• **Work instructions**:
Search the entries for the word "cabinets" and copy each line that has it.

*** Opening of Data ***

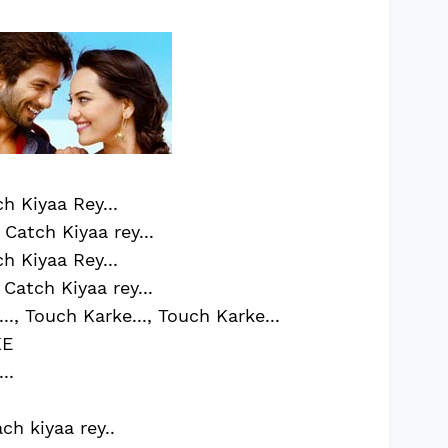
h Kiyaa Rey...
Catch Kiyaa rey...
h Kiyaa Rey...
Catch Kiyaa rey...
.., Touch Karke..., Touch Karke...
KE
..
ach kiyaa rey..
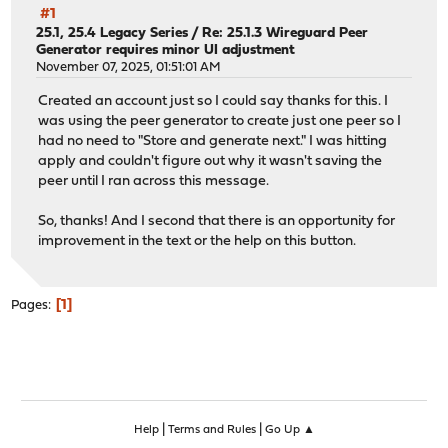
#1
25.1, 25.4 Legacy Series
/
Re: 25.1.3 Wireguard Peer
Generator requires minor UI adjustment
November 07, 2025, 01:51:01 AM
Created an account just so I could say thanks for this. I
was using the peer generator to create just one peer so I
had no need to "Store and generate next." I was hitting
apply and couldn't figure out why it wasn't saving the
peer until I ran across this message.
So, thanks! And I second that there is an opportunity for
improvement in the text or the help on this button.
1
Pages
|
|
Help
Terms and Rules
Go Up ▲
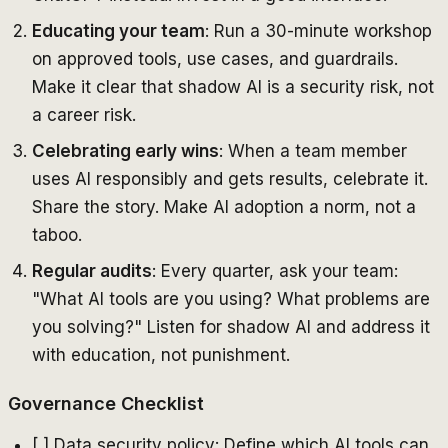
Educating your team
: Run a 30-minute workshop
on approved tools, use cases, and guardrails.
Make it clear that shadow AI is a security risk, not
a career risk.
Celebrating early wins
: When a team member
uses AI responsibly and gets results, celebrate it.
Share the story. Make AI adoption a norm, not a
taboo.
Regular audits
: Every quarter, ask your team:
"What AI tools are you using? What problems are
you solving?" Listen for shadow AI and address it
with education, not punishment.
Governance Checklist
[ ] Data security policy: Define which AI tools can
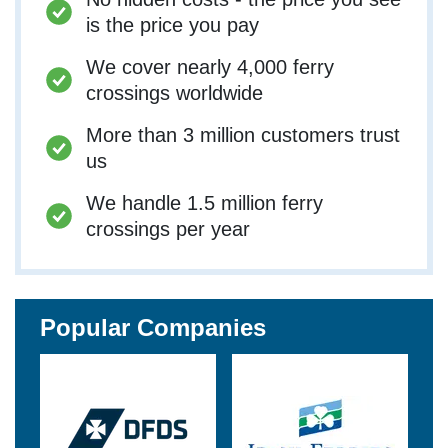
is the price you pay
We cover nearly 4,000 ferry
crossings worldwide
More than 3 million customers trust
us
We handle 1.5 million ferry
crossings per year
Popular Companies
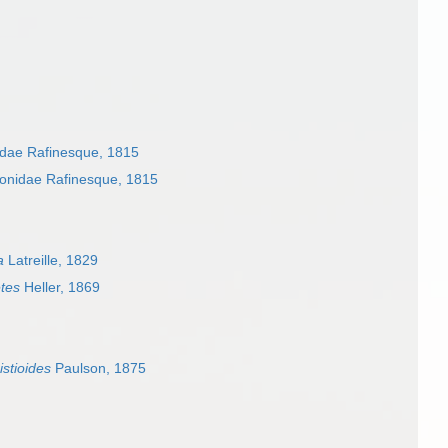
dae Rafinesque, 1815
onidae Rafinesque, 1815
a
Latreille, 1829
tes
Heller, 1869
stioides
Paulson, 1875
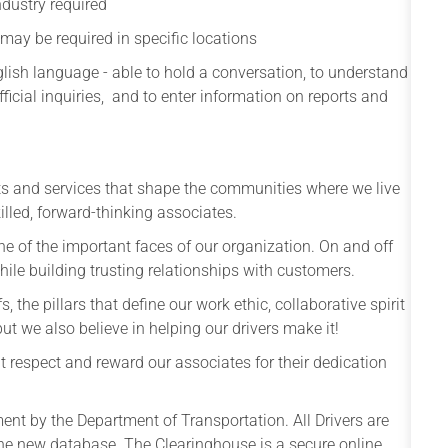
ndustry required
 may be required in specific locations
ish language - able to hold a conversation, to understand
fficial inquiries, and to enter information on reports and
ts and services that shape the communities where we live
lled, forward-thinking associates.
e of the important faces of our organization. On and off
, while building trusting relationships with customers.
s, the pillars that define our work ethic, collaborative spirit
t we also believe in helping our drivers make it!
 respect and reward our associates for their dedication
nt by the Department of Transportation. All Drivers are
the new database. The Clearinghouse is a secure online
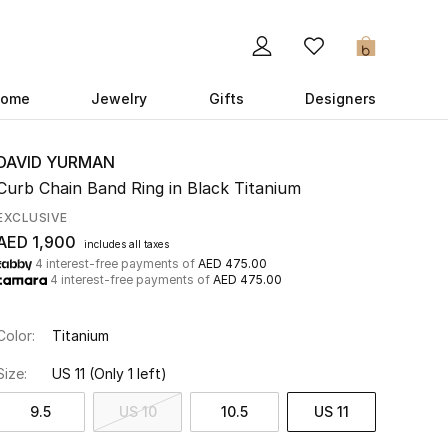
0
ome
Jewelry
Gifts
Designers
DAVID YURMAN
Curb Chain Band Ring in Black Titanium
EXCLUSIVE
AED 1,900
includes all taxes
4 interest-free payments of
AED 475.00
4 interest-free payments of
AED 475.00
Color:
Titanium
Size:
US 11
(Only 1 left)
9.5
US 10
10.5
US 11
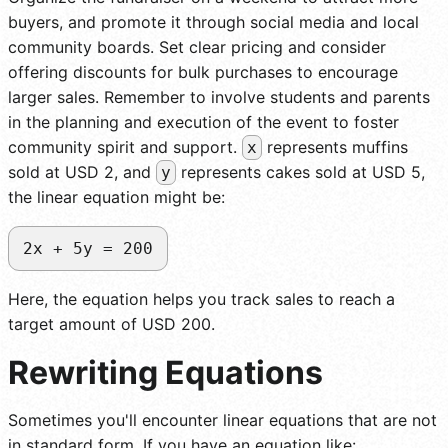
buyers, and promote it through social media and local
community boards. Set clear pricing and consider
offering discounts for bulk purchases to encourage
larger sales. Remember to involve students and parents
in the planning and execution of the event to foster
community spirit and support.
represents muffins
x
sold at USD 2, and
represents cakes sold at USD 5,
y
the linear equation might be:
2x + 5y = 200
Here, the equation helps you track sales to reach a
target amount of USD 200.
Rewriting Equations
Sometimes you'll encounter linear equations that are not
in standard form. If you have an equation like:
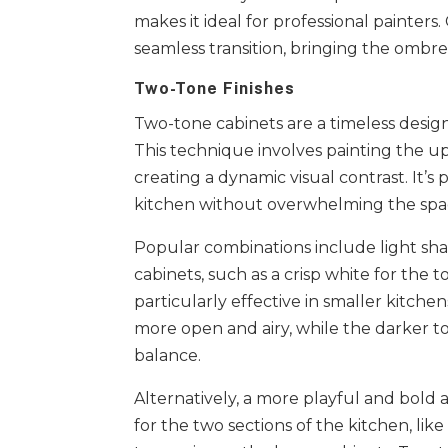
makes it ideal for professional painters
seamless transition, bringing the ombre 
Two-Tone Finishes
Two-tone cabinets are a timeless desig
This technique involves painting the up
creating a dynamic visual contrast. It’
kitchen without overwhelming the spa
Popular combinations include light sh
cabinets, such as a crisp white for the t
particularly effective in smaller kitch
more open and airy, while the darker t
balance.
Alternatively, a more playful and bold
for the two sections of the kitchen, like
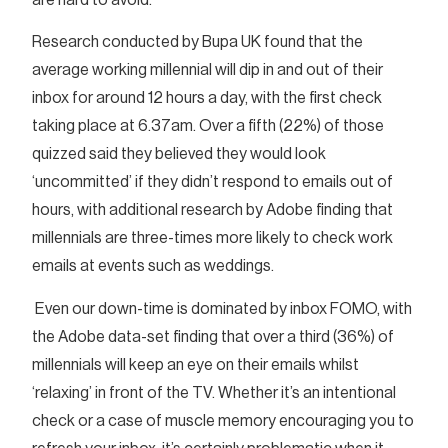
Research conducted by Bupa UK found that the
average working millennial will dip in and out of their
inbox for around 12 hours a day, with the first check
taking place at 6.37am. Over a fifth (22%) of those
quizzed said they believed they would look
‘uncommitted’ if they didn’t respond to emails out of
hours, with additional research by Adobe finding that
millennials are three-times more likely to check work
emails at events such as weddings.
Even our down-time is dominated by inbox FOMO, with
the Adobe data-set finding that over a third (36%) of
millennials will keep an eye on their emails whilst
‘relaxing’ in front of the TV. Whether it’s an intentional
check or a case of muscle memory encouraging you to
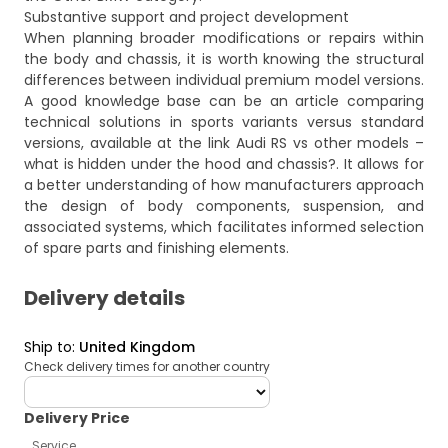
Substantive support and project development
When planning broader modifications or repairs within
the body and chassis, it is worth knowing the structural
differences between individual premium model versions.
A good knowledge base can be an article comparing
technical solutions in sports variants versus standard
versions, available at the link
Audi RS vs other models –
what is hidden under the hood and chassis?
. It allows for
a better understanding of how manufacturers approach
the design of body components, suspension, and
associated systems, which facilitates informed selection
of spare parts and finishing elements.
Delivery details
Ship to
:
United Kingdom
Check delivery times for another country
deliveryCountry
Delivery Price
Service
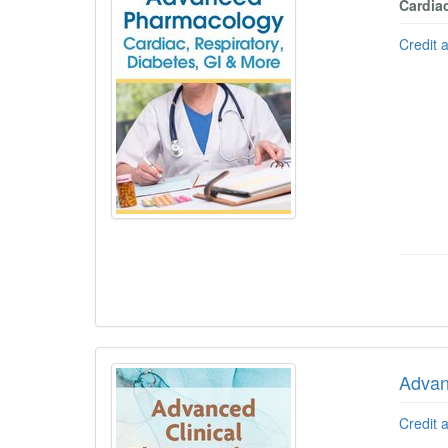
Cardiac
Credit 
Advan
Credit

*** Close of Data ***

• **Solution**:
Two-tone cabinets are a timeless desig
cabinets, such as a crisp white for the t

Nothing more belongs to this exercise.